Records to use:

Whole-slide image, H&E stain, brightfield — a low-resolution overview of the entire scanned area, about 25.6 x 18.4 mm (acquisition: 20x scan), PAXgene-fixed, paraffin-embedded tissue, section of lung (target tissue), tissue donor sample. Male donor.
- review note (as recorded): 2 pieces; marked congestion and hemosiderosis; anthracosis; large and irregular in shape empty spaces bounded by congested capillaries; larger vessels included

--

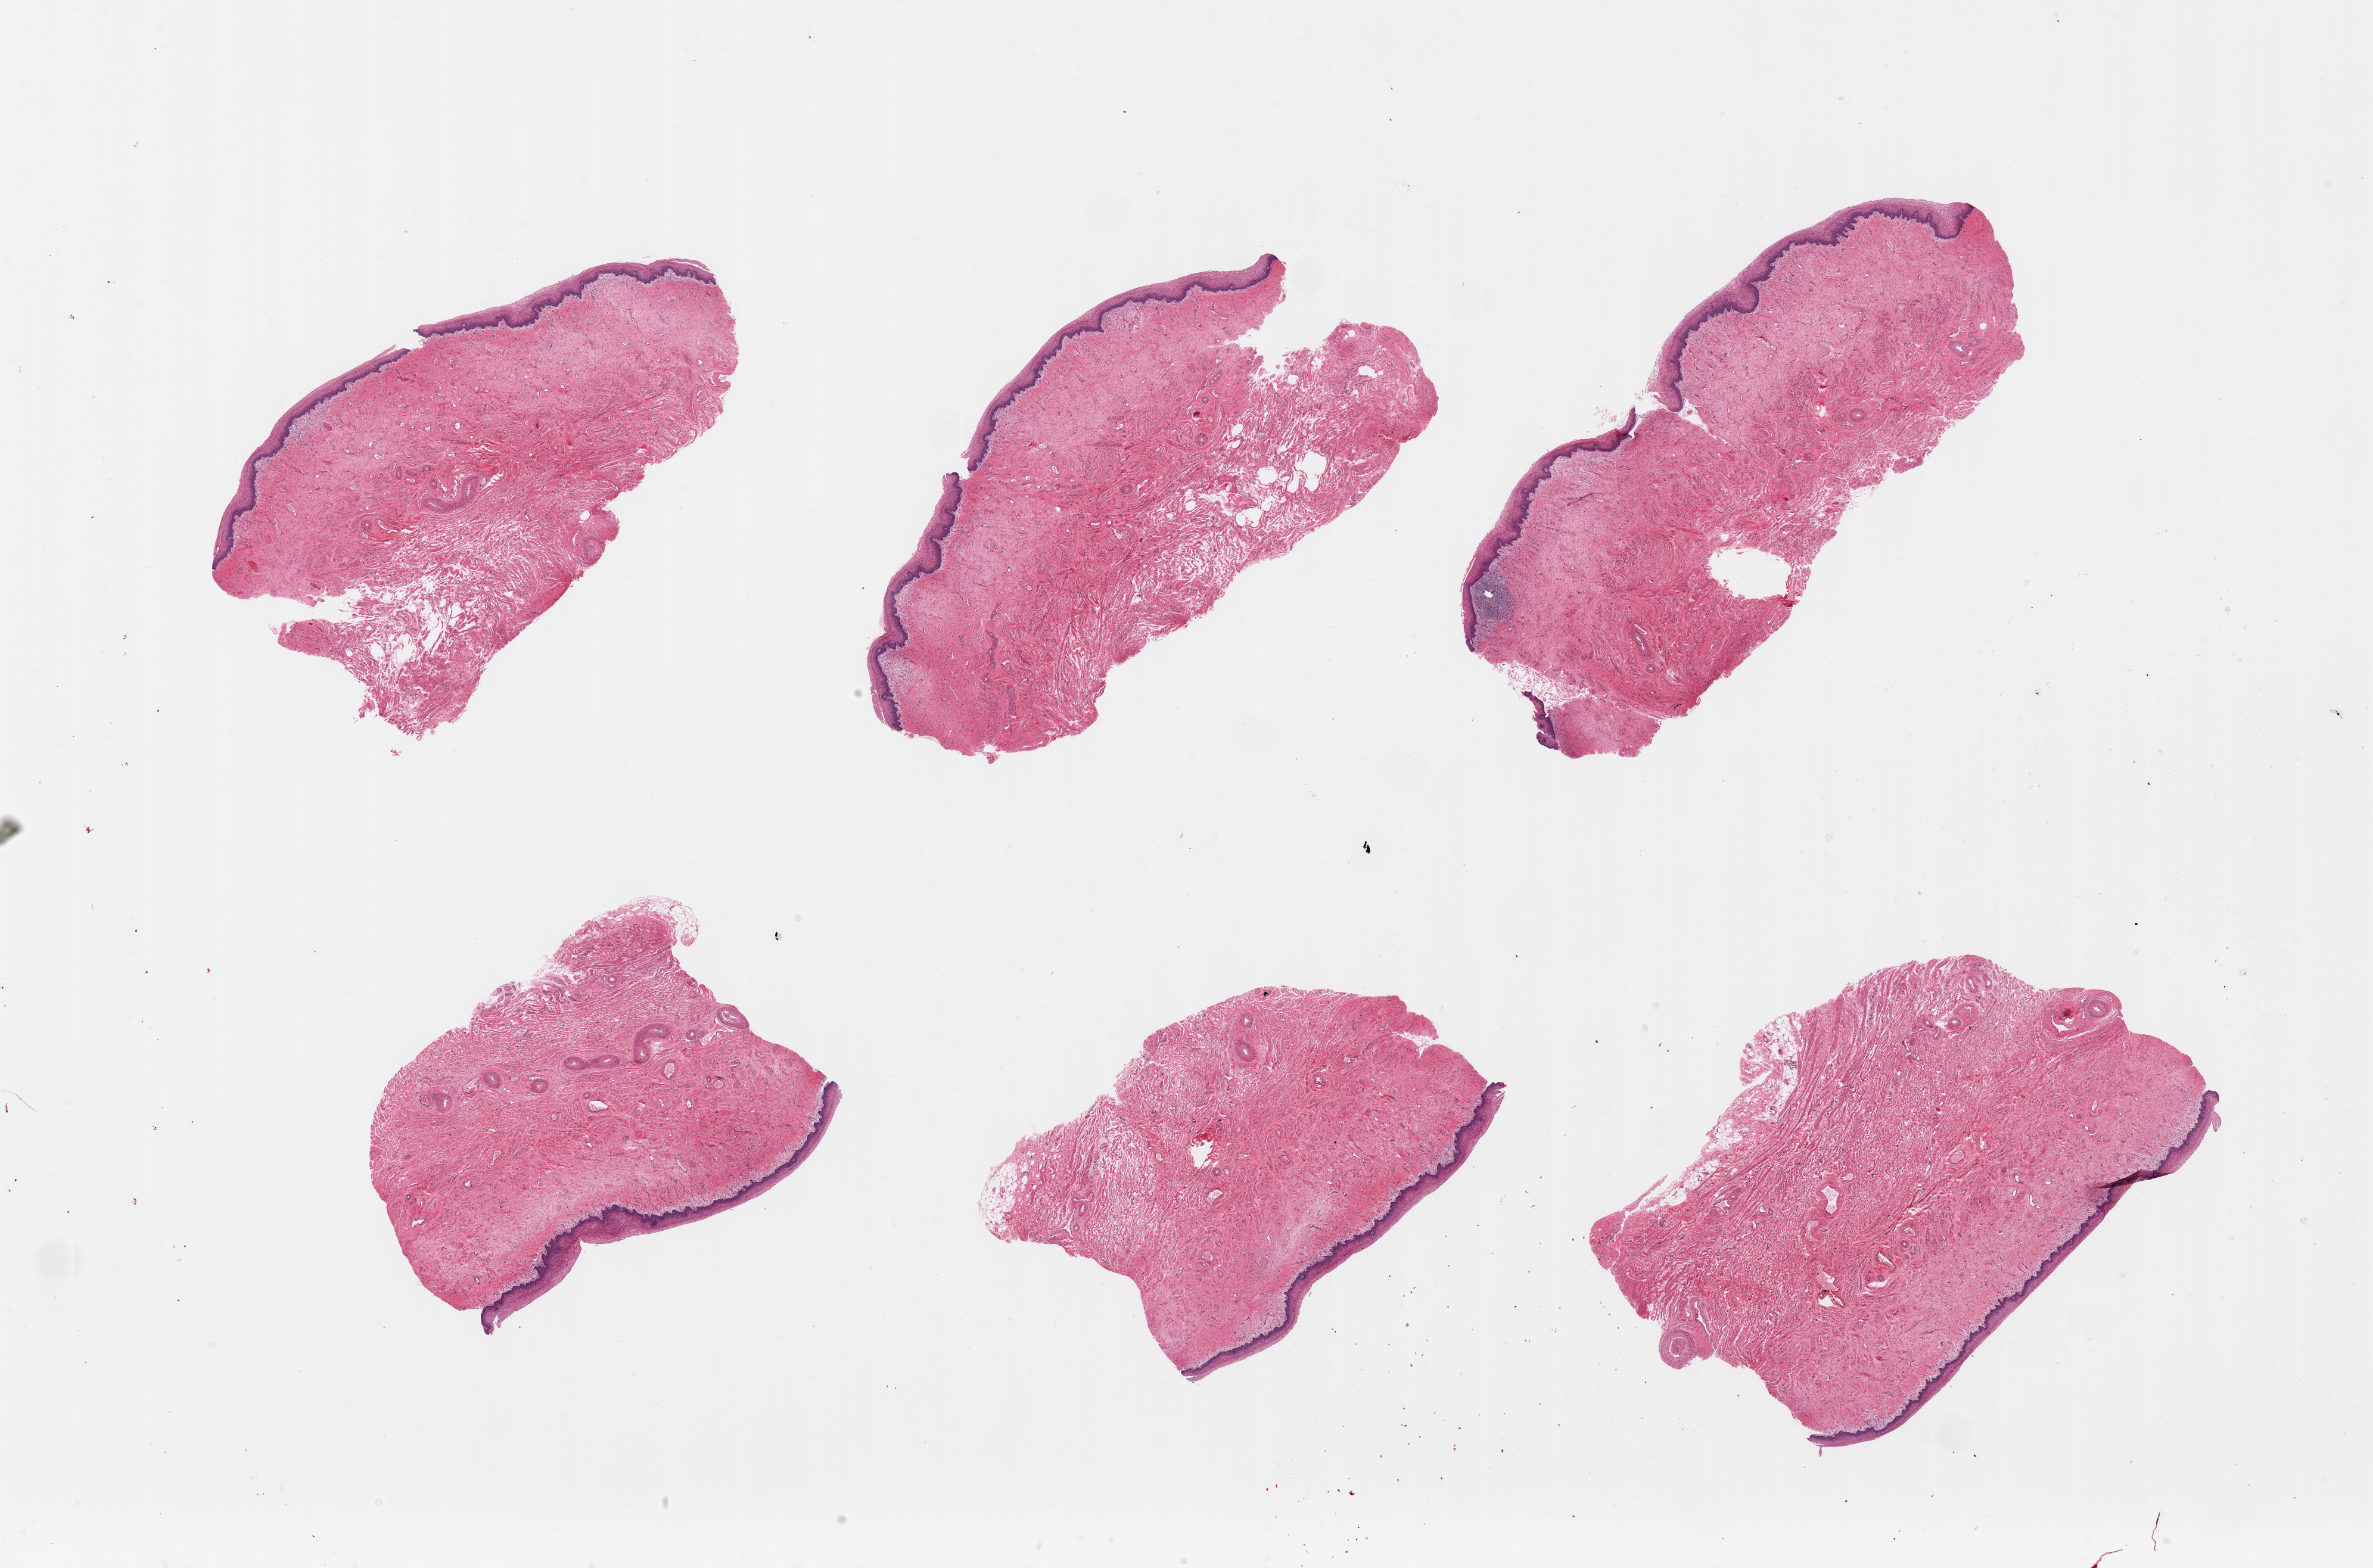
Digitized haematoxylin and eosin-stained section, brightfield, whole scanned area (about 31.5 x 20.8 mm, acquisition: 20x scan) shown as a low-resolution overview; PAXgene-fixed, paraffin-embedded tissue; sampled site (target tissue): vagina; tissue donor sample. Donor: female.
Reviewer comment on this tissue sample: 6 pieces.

* * *

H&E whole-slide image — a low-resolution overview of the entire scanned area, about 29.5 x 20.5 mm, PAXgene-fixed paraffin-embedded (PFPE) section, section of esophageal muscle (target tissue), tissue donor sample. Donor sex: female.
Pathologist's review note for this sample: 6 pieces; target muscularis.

What is being asked: Work out how many lines in the records hold the word "note", and answer with that number alone.

Output of the task: 2